With Senator Jinggoy Estrada now on his way to the slammer, it’s two down, one to go. That’s right, Filipinos are keeping score. With glee. They see the imprisonment of Estrada along with Senator Bong Revilla and soon, presumably, Senator Juan Ponce Enrile as vindication that, indeed, crime does not pay.
The three Senators are the first of what is hoped to be a series of high-profile arrests for offenses related to the vast decades-long institutionalised ‘malversation’ of pork barrel funds channeled through bogus non-government organisations (NGOs) associated with alleged mastermind Janet Lim Napoles. The whistleblowing and subsequent witchhunt is long overdue and unprecedented in scale as hundreds of millions of pesos in unaccounted-for funds have been identified as having been stolen.
But this “scandal” (as if the Philippines hasn’t been scandal embodied since ‘independence’) is but the tip of the proverbial iceberg. Add to what I mentioned earlier (that pork barrel thievery has been a decades-long Filipino tradition) the fact that Napoles is just one of what could be hundreds other conduits for stolen pork barrel funds. Lucky for the other pork barrel brokers, the Philippines’ mainstream media and its clique of “activists” both online and offline have made Napoles the central figure in this circus all but distracting Filipinos from the bigger picture and further silhouetting all these other shady figures against the dazzle of Napoles’s celebrity.
On that note, we now then revisit the old cliche again:
Does crime pay?
Answering that question now becomes a bit trickier knowing that there are still a lot of unknowns out there. We don’t know, for example, how many more Napoleses are out there. We don’t know how many more senators and House representatives are squirreling away their pork through other channels. Don’t know how many NGOs “benefiting” from pork are in conflicts-of-interest-riddled relationships with their benefactors in government. Don’t know exactly how culpable the Budget Secretary and, yes, even the President is in this whole mess. Don’t know if even funds used legitimately are optimally spent.

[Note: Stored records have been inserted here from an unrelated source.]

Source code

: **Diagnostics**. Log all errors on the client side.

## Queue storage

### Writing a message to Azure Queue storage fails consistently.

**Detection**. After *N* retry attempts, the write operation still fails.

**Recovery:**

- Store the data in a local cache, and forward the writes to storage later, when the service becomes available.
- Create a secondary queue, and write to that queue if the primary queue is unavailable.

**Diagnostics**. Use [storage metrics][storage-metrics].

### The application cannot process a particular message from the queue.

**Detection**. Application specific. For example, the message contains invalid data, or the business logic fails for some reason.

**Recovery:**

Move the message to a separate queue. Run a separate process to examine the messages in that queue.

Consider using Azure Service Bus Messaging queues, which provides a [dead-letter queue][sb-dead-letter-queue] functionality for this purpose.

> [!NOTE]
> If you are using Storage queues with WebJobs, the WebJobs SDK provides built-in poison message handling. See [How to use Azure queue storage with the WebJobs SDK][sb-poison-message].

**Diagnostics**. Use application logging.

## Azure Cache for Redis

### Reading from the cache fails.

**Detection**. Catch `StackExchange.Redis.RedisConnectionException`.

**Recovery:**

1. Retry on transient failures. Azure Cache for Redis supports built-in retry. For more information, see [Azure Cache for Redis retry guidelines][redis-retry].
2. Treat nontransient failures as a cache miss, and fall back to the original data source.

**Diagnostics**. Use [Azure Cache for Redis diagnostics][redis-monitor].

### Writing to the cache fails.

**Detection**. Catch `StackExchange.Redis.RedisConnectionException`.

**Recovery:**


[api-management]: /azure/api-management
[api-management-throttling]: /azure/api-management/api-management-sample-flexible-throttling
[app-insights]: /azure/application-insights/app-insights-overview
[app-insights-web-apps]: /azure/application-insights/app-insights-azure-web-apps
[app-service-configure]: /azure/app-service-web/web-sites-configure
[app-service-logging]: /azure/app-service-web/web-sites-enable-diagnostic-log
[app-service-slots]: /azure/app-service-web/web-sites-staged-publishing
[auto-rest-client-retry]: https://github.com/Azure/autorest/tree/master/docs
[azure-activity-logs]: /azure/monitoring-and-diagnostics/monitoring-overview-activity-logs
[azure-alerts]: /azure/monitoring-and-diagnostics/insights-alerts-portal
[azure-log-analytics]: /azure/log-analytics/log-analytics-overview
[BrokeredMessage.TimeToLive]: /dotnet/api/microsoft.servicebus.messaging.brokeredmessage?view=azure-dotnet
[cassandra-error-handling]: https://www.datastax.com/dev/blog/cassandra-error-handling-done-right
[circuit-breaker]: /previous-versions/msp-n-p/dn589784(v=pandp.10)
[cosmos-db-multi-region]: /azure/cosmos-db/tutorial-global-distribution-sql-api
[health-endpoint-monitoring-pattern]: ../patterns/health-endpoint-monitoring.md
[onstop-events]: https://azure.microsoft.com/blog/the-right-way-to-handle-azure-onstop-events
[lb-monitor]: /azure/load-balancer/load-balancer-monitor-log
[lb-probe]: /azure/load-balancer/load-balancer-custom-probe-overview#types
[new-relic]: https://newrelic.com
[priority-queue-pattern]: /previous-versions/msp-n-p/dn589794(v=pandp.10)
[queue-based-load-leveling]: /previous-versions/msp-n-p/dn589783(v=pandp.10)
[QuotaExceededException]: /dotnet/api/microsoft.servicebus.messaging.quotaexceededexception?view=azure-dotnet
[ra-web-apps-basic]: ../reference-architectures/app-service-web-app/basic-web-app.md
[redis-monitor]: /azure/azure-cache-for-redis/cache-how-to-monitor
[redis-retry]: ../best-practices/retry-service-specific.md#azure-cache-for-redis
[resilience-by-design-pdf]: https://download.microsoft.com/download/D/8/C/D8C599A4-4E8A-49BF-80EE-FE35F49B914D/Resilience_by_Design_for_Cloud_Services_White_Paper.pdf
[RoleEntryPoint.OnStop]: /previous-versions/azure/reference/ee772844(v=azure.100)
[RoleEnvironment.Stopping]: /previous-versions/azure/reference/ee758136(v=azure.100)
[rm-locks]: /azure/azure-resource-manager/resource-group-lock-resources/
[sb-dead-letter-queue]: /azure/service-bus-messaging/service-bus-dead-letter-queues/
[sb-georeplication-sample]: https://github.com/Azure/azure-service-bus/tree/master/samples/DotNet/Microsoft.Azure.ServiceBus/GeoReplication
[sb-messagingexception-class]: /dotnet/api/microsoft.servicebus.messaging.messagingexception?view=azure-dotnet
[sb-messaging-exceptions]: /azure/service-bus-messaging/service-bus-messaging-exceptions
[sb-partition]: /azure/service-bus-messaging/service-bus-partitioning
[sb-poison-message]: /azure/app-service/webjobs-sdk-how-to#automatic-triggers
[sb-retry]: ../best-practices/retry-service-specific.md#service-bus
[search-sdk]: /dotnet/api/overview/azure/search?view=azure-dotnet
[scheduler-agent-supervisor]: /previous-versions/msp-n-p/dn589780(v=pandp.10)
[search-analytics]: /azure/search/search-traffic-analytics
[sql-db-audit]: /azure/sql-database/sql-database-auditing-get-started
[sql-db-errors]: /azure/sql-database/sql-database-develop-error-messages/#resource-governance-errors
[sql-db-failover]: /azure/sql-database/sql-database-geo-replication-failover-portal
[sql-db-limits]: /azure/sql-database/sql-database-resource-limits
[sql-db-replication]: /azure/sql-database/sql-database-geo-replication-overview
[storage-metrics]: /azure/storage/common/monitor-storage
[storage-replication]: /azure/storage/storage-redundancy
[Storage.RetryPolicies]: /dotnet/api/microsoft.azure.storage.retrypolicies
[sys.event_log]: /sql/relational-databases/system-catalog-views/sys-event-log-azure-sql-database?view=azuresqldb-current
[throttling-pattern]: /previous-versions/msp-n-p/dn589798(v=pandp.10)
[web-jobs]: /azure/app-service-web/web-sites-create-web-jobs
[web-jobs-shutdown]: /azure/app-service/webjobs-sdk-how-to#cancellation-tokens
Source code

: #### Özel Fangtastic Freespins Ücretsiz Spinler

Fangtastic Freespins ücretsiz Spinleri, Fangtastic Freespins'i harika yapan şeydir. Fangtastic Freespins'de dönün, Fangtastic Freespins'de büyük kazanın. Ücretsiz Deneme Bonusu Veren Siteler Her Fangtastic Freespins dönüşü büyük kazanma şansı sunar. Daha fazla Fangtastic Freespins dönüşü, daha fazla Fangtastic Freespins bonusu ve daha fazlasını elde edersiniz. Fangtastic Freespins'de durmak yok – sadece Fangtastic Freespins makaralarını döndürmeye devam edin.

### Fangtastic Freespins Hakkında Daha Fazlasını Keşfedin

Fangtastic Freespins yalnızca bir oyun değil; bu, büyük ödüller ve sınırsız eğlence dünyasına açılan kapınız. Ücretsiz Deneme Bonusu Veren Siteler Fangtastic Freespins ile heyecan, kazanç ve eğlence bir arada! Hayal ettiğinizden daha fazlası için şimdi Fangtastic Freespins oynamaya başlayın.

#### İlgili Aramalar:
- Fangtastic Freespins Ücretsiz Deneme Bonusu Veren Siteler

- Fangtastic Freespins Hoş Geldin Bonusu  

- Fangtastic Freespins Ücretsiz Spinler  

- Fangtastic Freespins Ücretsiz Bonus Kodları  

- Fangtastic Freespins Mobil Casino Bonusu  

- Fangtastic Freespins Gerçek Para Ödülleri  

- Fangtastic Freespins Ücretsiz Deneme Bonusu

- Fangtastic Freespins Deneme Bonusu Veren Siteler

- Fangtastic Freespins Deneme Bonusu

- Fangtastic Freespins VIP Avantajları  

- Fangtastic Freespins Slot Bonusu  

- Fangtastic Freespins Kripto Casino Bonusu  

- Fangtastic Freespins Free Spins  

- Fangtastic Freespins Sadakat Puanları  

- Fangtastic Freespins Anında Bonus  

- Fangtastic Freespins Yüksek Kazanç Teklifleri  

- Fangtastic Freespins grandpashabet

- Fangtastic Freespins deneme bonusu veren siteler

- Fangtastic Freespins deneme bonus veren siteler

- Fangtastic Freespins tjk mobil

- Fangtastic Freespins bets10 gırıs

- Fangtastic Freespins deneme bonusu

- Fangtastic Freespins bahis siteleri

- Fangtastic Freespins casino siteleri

We don’t know how many people get away with crime vis-à-vis those who are caught or exposed.
So for us to be crowing out loud after seeing three measly senators behind bars that “crime does not pay” is likely to be a bit of a hasty conclusion. What percentage of all stolen pork does funds channeled through Napoles account for? That’s an easy question to answer if a scientific bottom-up audit and investigation is mounted. But that is, of course, too hard. Why do it that way when a circus is more fun?
The Philippines after all is a country where banal criminality is a strong tradition. You see Filipinos of all social classes, creeds, and faiths routinely getting away with the pettiest to the most serious crimes everyday. To the average Filipino, laws are mere recommendations. This is why the biggest body of popularly-elected representatives, Phippine Congress, has been described as the world’s biggest crime syndicate — because in a democracy, the quality of elected leaders reflect the character of the society they rule over.
Indeed, even if we manage to account for the exact figure for the vast sums of pork money stolen so far, I hazard a guess that even that figure will be dwarfed by the sum total of all the money lost to the overall scheme of Filipino criminality that has gone unpunished.
Taken from that perspective, it is easy to see why Filipinos are so fixated on the pork barrel drama — because a handful of senators behind bars serves as a personal vindication for the average Filipino who, himself, is crooked by nature in his own small petty ways. And that is why Filipinos are quick to judge. Nice guys do indeed finish last, specially in the Philippines which is home to an inherently unjust society.